Le marasme arabe est-il en œuvre ?
Le mini-sommet arabe impromptu et organisé à Tripoli (Libye) et auquel le Maroc participe est un événement qui a son exceptionnalité dans la conjoncture actuelle.
LE MATIN
10 Juin 2008
À 17:48
Ce n'est pas seulement la Palestine, l'Irak, la suite donnée au règlement de la crise libanaise, c'est aussi une série de défis majeurs. Pour peu que l'on jette un regard furtif mais attentif sur l'évolution d'une région, c'est tout un pan qui tombe : crise de la démocratie, crise du voisinage interarabe, inexplicable manque de coordination dans la pratique et logorrhée de déclarations de bonnes intentions ! Dans l'extrémité du monde arabe, les pays du Golfe se sont fait une éthique de renforcer leur entente au sein d'une coopération qui prend le visage d'une sainte alliance, qui les isole même et les met à l'abri des autres. Alors que le canon tonne non loin, en Irak, en Palestine, ils observent passifs et quasi indifférents. Mais qu'y peuvent-ils ?
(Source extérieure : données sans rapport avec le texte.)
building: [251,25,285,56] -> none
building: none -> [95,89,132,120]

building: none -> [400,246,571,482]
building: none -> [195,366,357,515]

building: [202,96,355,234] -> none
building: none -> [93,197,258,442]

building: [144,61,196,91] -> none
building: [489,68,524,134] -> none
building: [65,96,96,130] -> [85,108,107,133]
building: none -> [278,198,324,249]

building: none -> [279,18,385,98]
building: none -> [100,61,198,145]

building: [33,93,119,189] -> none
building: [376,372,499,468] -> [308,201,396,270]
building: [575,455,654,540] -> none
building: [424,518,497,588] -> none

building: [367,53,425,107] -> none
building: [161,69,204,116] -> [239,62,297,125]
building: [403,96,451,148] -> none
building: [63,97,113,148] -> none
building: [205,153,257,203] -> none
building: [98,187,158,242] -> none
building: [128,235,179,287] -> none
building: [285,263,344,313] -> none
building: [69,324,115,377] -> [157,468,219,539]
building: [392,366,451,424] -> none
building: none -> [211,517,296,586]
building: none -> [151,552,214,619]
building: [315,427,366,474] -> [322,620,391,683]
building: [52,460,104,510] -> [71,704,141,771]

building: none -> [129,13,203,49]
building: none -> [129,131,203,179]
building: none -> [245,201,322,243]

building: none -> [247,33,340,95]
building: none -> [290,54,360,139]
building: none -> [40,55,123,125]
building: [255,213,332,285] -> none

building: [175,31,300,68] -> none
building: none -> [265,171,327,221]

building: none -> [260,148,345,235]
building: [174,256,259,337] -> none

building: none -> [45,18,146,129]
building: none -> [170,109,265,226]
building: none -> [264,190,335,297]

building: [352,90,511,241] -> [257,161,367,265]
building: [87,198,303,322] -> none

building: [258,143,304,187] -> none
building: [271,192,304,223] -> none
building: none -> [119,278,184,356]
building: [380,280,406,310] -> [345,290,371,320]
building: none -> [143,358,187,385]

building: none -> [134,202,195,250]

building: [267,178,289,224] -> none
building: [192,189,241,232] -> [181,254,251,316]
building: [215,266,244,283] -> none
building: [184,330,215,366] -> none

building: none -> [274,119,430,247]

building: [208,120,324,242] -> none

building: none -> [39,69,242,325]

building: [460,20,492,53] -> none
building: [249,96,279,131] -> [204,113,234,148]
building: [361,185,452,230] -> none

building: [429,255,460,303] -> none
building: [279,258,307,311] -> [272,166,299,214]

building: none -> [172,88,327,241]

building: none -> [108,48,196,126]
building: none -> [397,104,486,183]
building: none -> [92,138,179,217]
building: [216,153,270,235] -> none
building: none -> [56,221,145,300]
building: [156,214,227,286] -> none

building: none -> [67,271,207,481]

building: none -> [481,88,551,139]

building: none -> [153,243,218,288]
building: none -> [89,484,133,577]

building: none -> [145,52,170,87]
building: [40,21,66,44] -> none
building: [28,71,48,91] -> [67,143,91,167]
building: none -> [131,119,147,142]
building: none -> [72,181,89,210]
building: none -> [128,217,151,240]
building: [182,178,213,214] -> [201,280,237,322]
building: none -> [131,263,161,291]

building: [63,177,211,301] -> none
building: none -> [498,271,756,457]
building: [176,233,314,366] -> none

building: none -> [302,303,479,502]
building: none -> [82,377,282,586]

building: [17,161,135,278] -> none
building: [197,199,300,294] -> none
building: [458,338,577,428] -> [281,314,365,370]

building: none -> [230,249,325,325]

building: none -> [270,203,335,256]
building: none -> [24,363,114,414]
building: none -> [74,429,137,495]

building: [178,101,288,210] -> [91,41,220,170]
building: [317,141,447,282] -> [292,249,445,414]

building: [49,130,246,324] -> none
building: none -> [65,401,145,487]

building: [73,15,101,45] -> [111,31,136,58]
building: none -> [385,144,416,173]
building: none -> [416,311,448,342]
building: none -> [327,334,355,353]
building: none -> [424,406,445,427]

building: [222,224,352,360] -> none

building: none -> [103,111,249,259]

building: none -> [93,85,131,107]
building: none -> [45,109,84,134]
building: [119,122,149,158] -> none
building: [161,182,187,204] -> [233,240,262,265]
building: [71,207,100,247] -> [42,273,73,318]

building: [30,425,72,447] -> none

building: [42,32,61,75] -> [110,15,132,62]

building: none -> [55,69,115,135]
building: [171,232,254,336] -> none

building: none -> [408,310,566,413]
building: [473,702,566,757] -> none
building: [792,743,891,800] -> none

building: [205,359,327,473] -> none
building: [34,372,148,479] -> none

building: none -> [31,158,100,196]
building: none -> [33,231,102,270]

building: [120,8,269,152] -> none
Au Maghreb, c'est la chronique renouvelée des malentendus et des problèmes, constamment répétés : la vague du terrorisme, sur fond d'un islamisme jamais endormi, frappe l'Algérie, s'éloigne pour l'instant du Maroc, de la Mauritanie et de la Tunisie et ménage quelque peu la Libye. Les conflits sociaux sont latents, l'économie chancelle et la tentation de l'isolationnisme est plus que jamais ravivée. Jamais le monde n'a été aussi difracté, désuni et indifférent à lui-même. La réunion de Tripoli procède d'un esprit de regroupement et de coordination. Mais elle ne suffira pas, tant s'en faut, à cimenter des peuples dont le quotidien -marqué du sceau de la cherté de la vie, d'une insécurité devenue proverbiale- reste tributaire d'une évolution globale. Le prix du baril, s'il fait le bonheur de quelques rares peuples, est en train de ruiner l'existence de beaucoup d'autres, livrés à une surenchère scandaleuse.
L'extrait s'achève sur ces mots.